- **EXERCISE INSTRUCTIONS**:
**A.** Change "president" to "leader" in the opinion piece on America's allies and give everything from "Filed under Barack" down to "many bewildered friends.".
**B.** According to the opinion piece on America's allies, which two countries are named as Russia's fellow dictatorships in the Moscow-centered Customs Union?

### TEXT EXCERPT ###

Woe to America’s allies

by Mojambo ( 114 Comments › )
Filed under Barack Obama, Iran, Israel, Japan, Joe Biden, Russia, South Korea at December 9th, 2013 - 9:04 am

As an Israeli Deputy Prime Minister recently stated (paraphrasing) “We have 2 1/2 more years of Obama, we need to hold out and then he will be gone”.

by Charles Krauthammer

Three crises, one president, many bewildered friends.

The first crisis, barely noticed here, is Ukraine’s sudden turn away from Europe and back to the Russian embrace.

After years of negotiations for a major trading agreement with the European Union, Ukraine succumbed to characteristically blunt and brutal economic threats from Russia and abruptly walked away. Ukraine is instead considering joining the Moscow-centered Customs Union with Russia’s fellow dictatorships Belarus and Kazakhstan.

### DATA ROWS ###

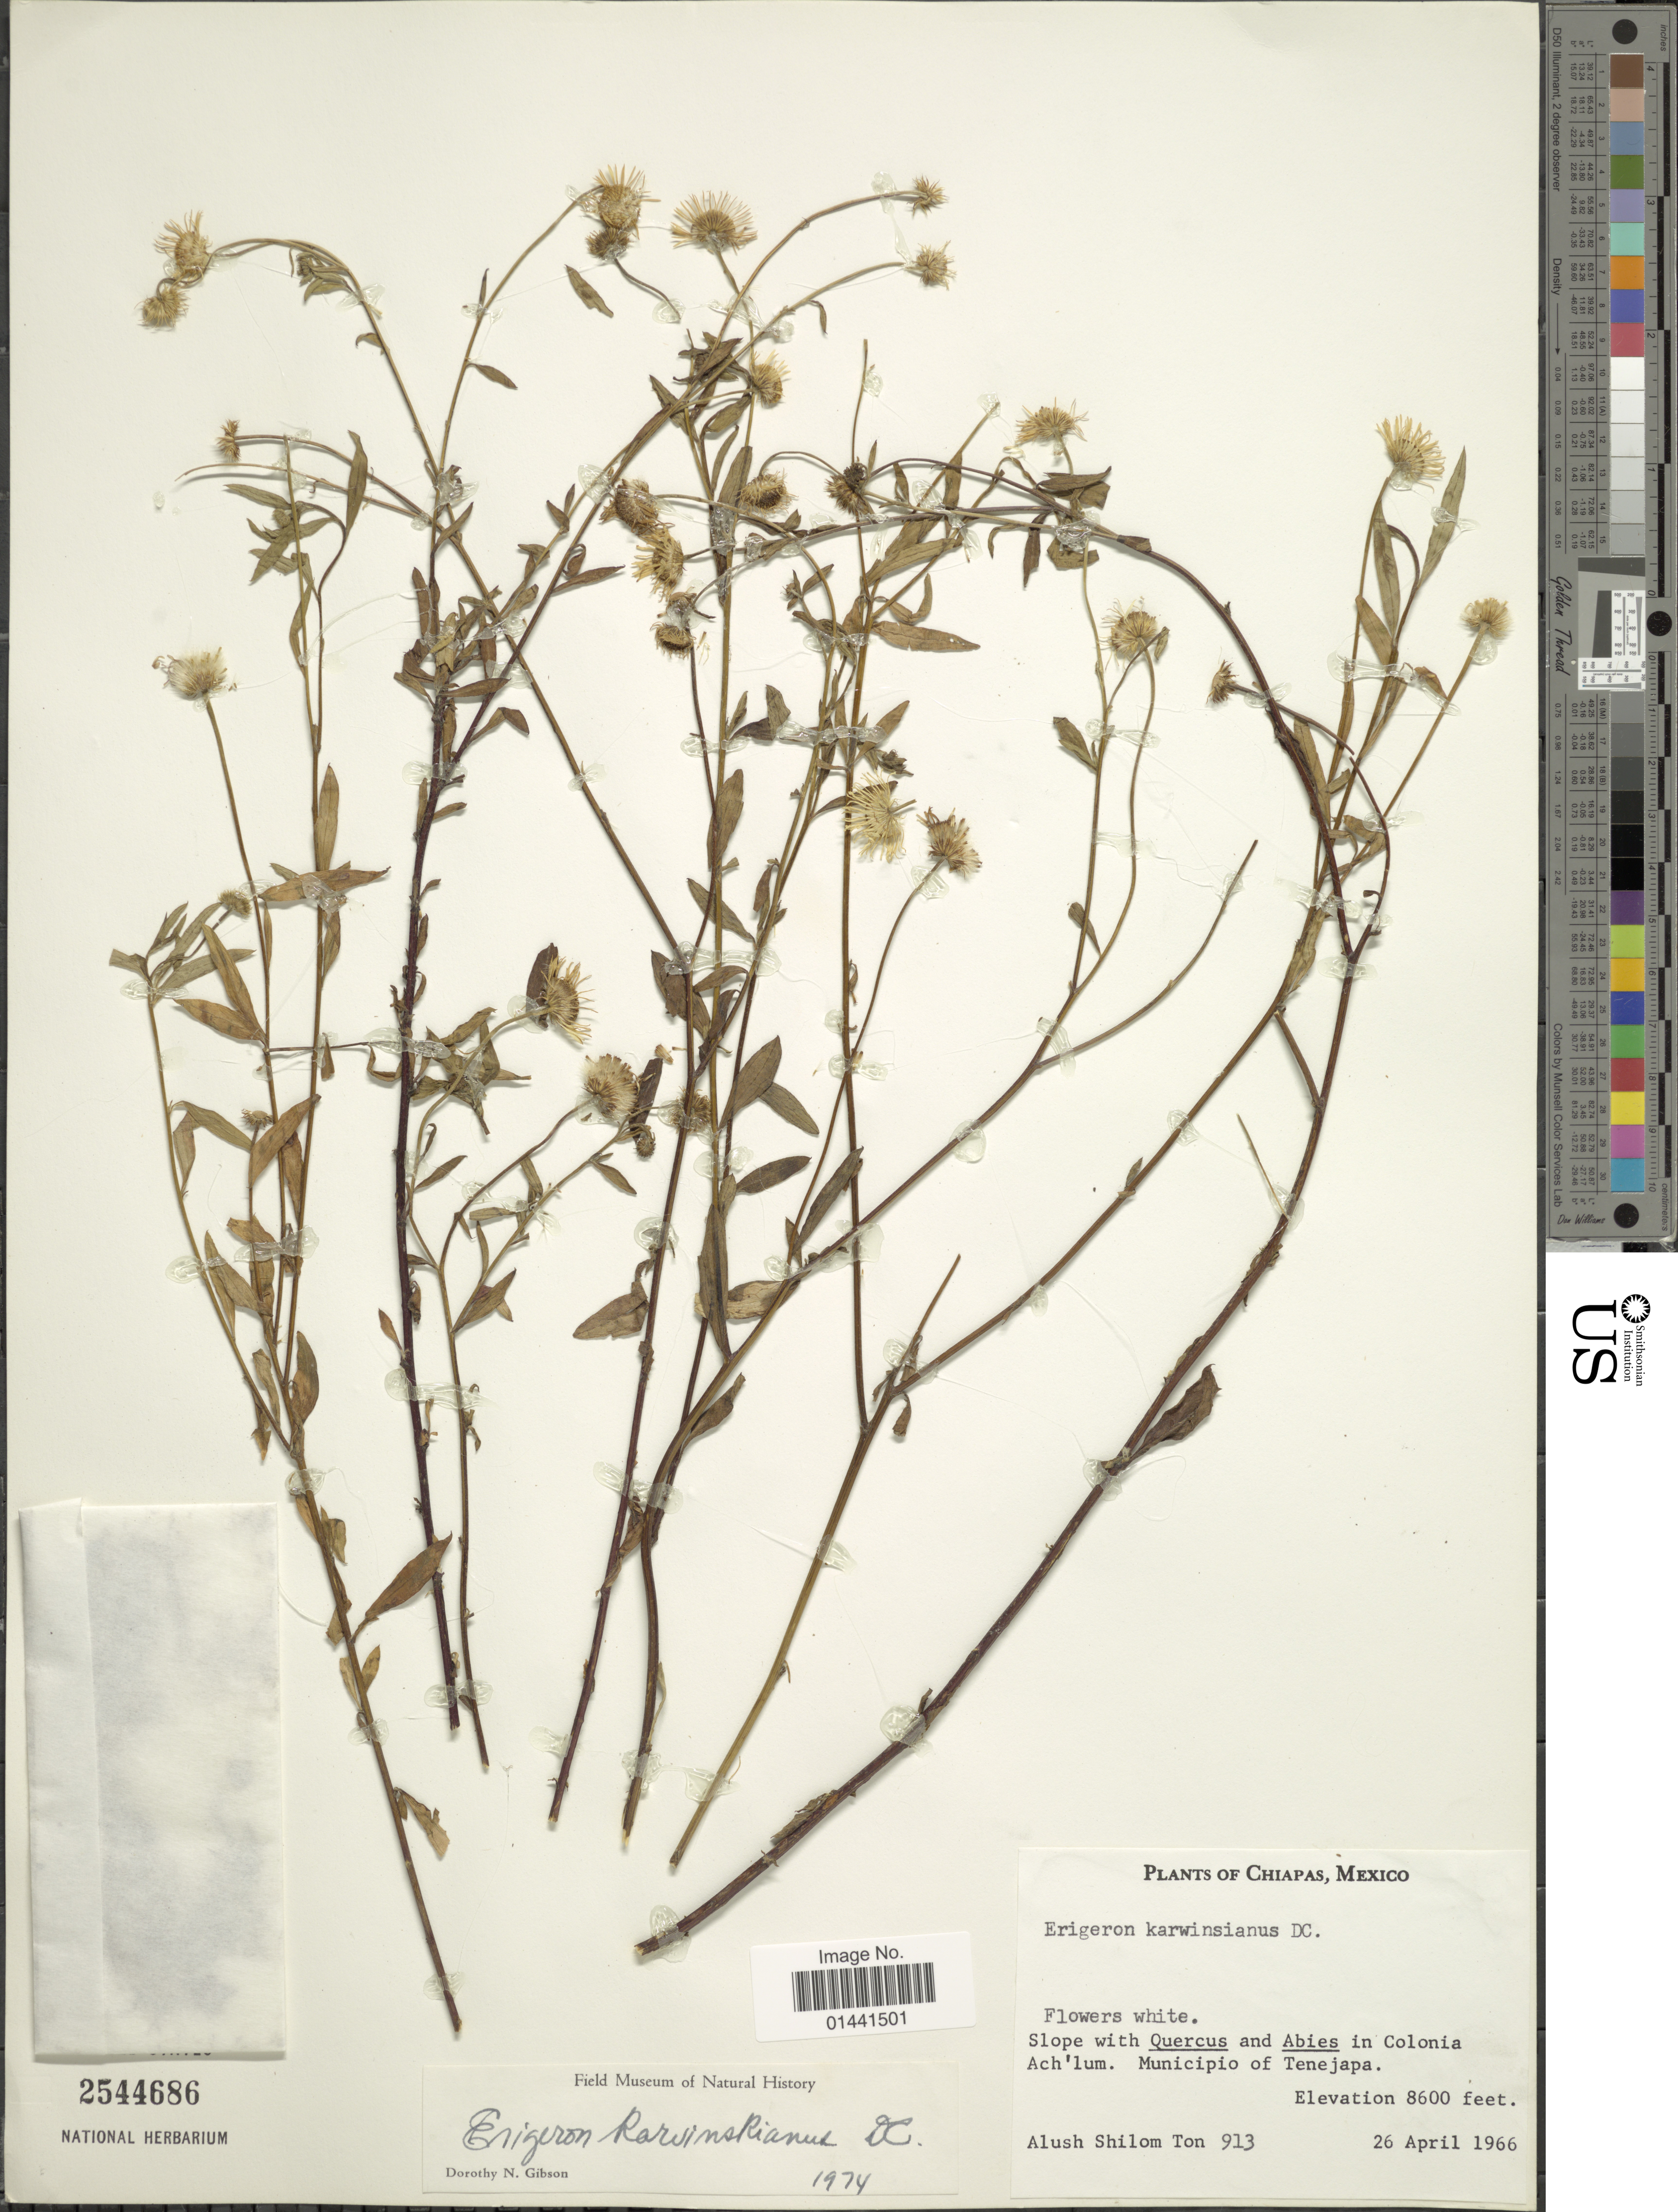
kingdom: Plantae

###
### DATA ROWS ###

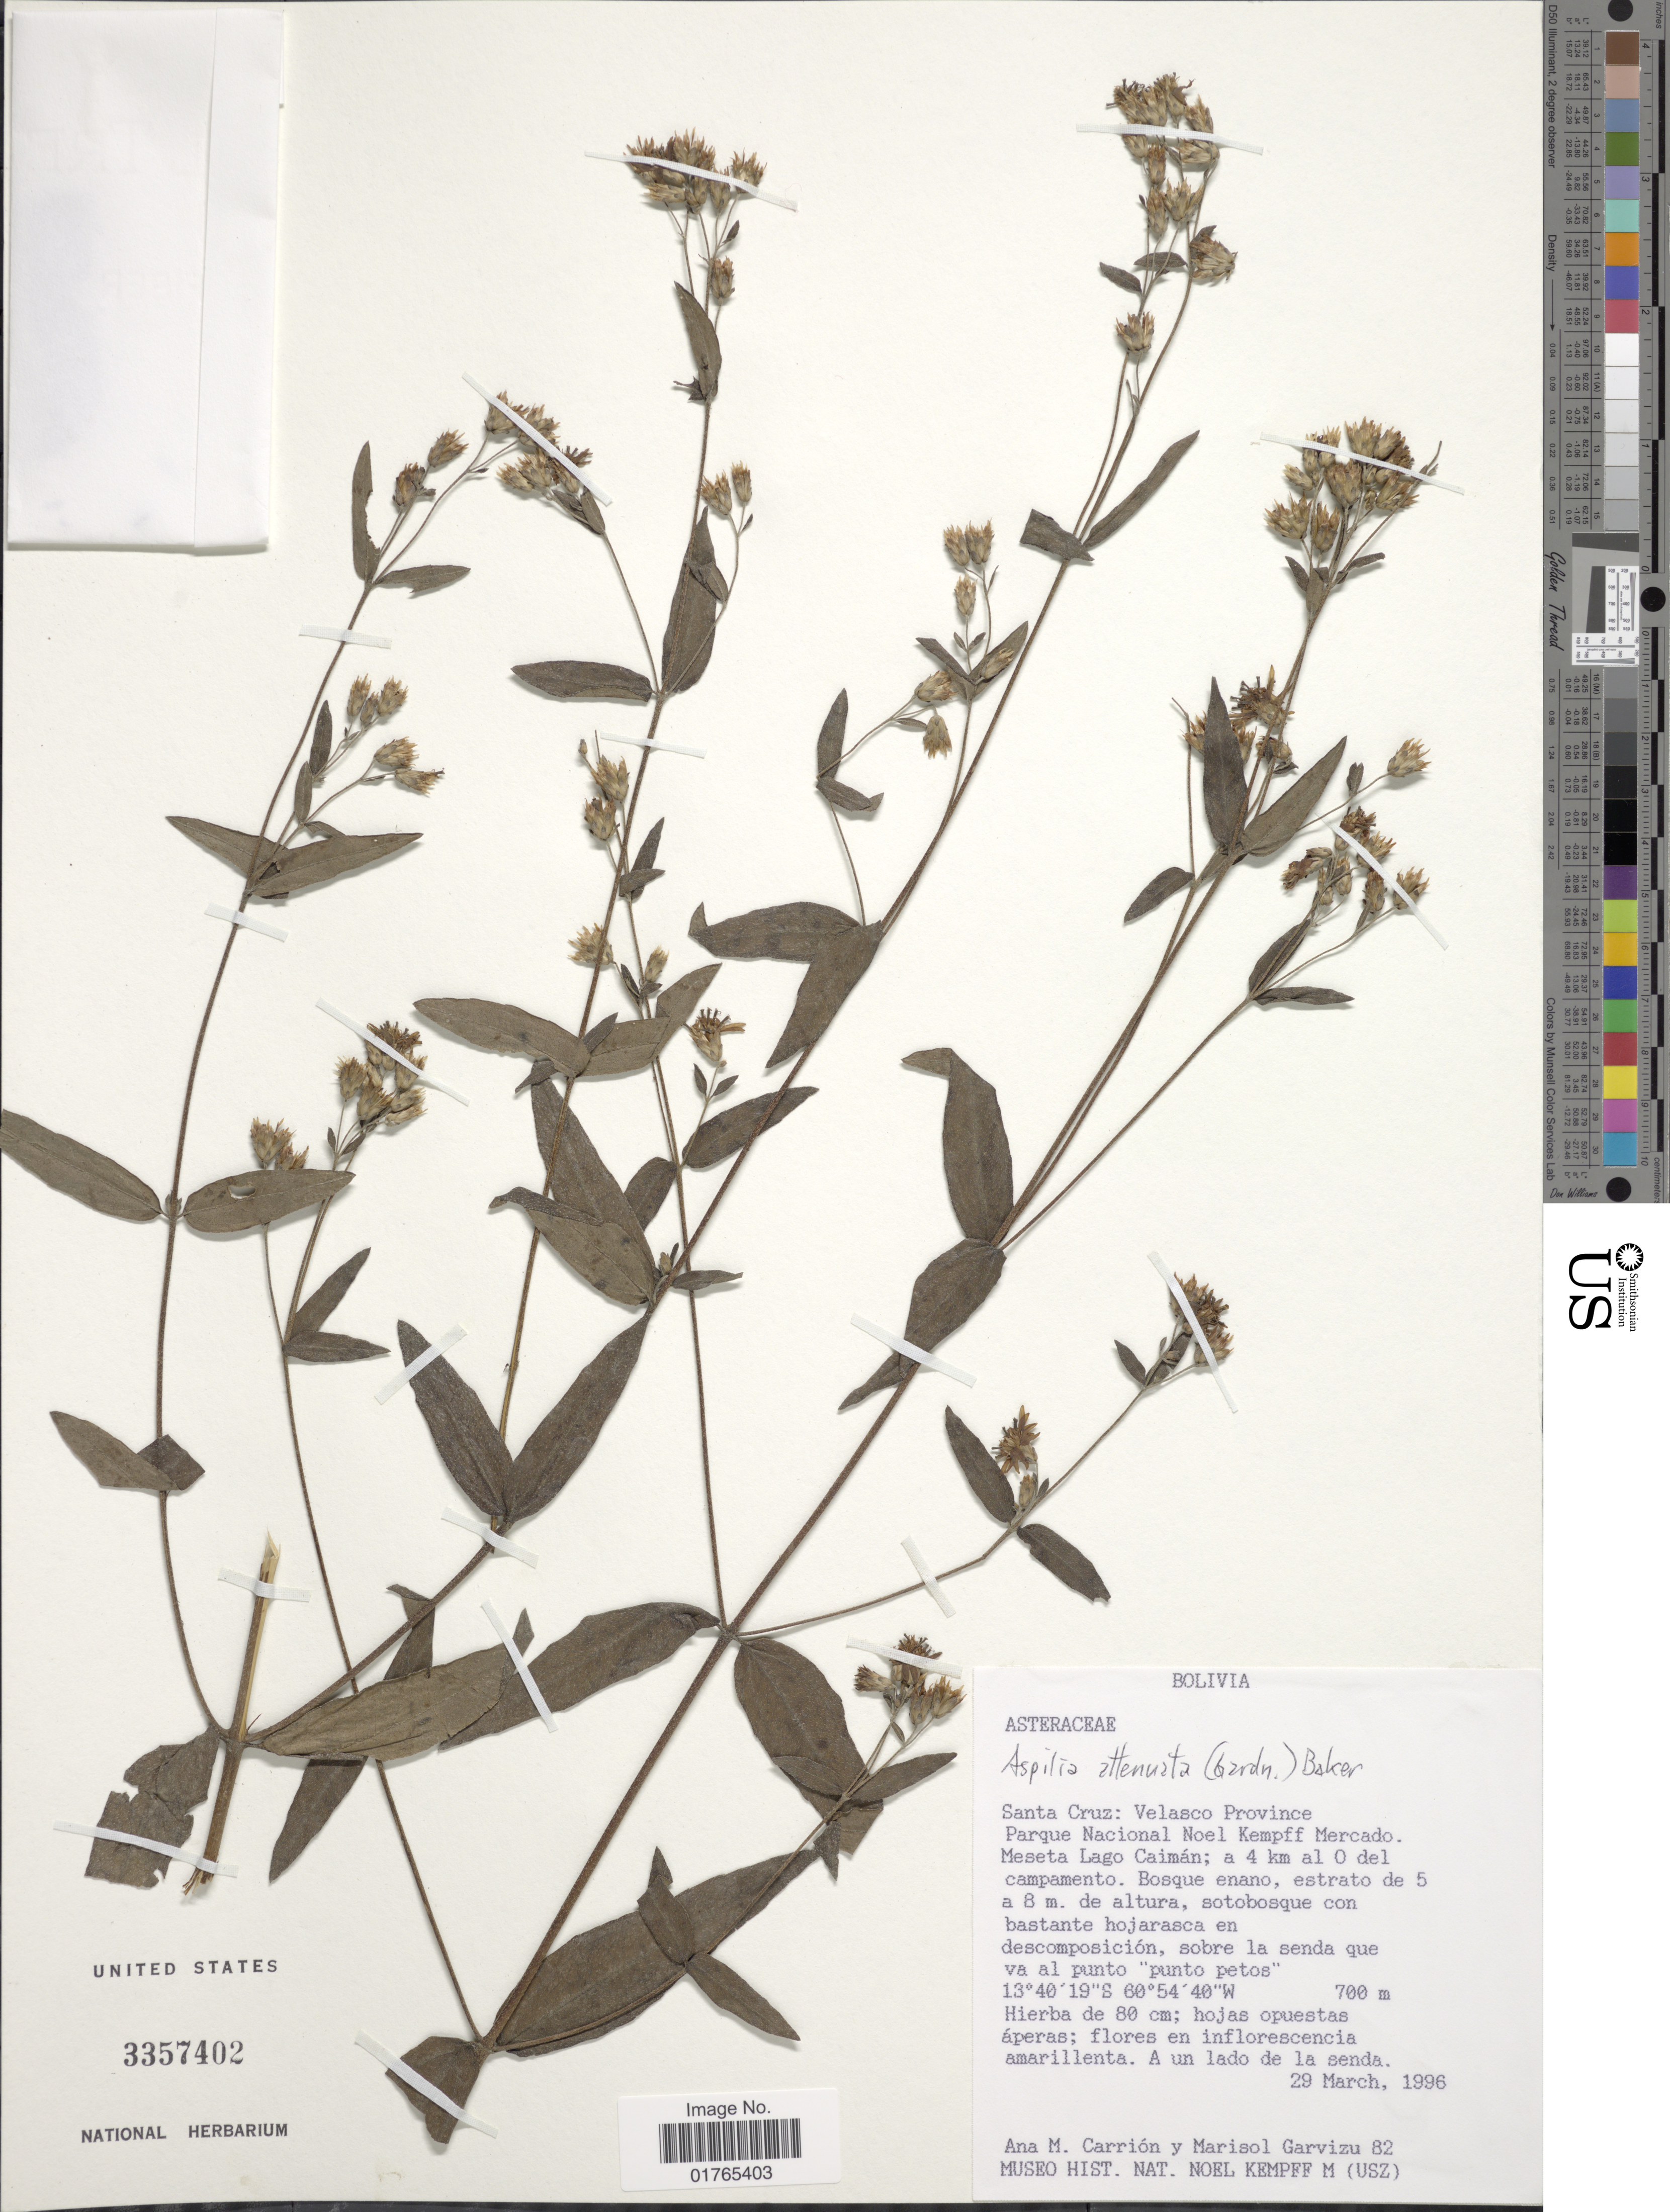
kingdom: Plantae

###

- **FINAL ANSWERS**:
**A.**
Filed under Barack Obama, Iran, Israel, Japan, Joe Biden, Russia, South Korea at December 9th, 2013 - 9:04 am

As an Israeli Deputy Prime Minister recently stated (paraphrasing) “We have 2 1/2 more years of Obama, we need to hold out and then he will be gone”.

by Charles Krauthammer

Three crises, one leader, many bewildered friends.

**B.** Belarus and Kazakhstan.